RECORDS TO PROCESS:
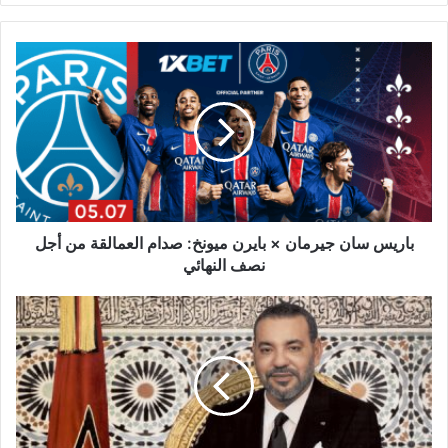
باريس
سان
جيرمان
×
بايرن
ميونخ:
صدام
العمالقة
من
أجل
باريس سان جيرمان × بايرن ميونخ: صدام العمالقة من أجل
نصف
نصف النهائي
النهائي
الملك
محمد
السادس
يهنئ
الرئيس
الأمريكي
دونالد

YOUR ASSIGNMENT: How many lines in the listing above contain "جيرمان"? Give the number and nothing else.

WRITTEN SOLUTION: 2